* Prompt:
Copy out the data that comes next, character for character, and leave the images aside.

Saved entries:
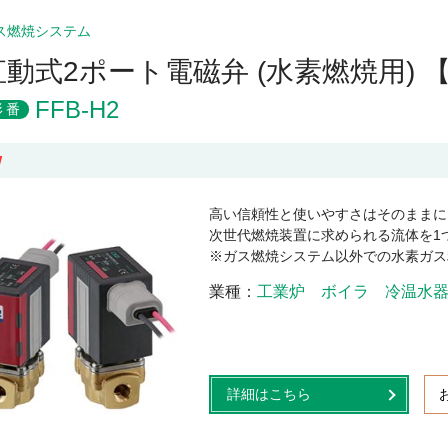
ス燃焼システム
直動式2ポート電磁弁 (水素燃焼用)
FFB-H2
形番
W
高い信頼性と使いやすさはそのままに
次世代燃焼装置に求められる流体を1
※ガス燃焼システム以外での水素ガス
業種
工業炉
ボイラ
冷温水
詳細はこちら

* Exercise solution:
ス燃焼システム
直動式2ポート電磁弁 (水素燃焼用)
FFB-H2
形番
W
高い信頼性と使いやすさはそのままに
次世代燃焼装置に求められる流体を1
※ガス燃焼システム以外での水素ガス
業種
工業炉
ボイラ
冷温水
詳細はこちら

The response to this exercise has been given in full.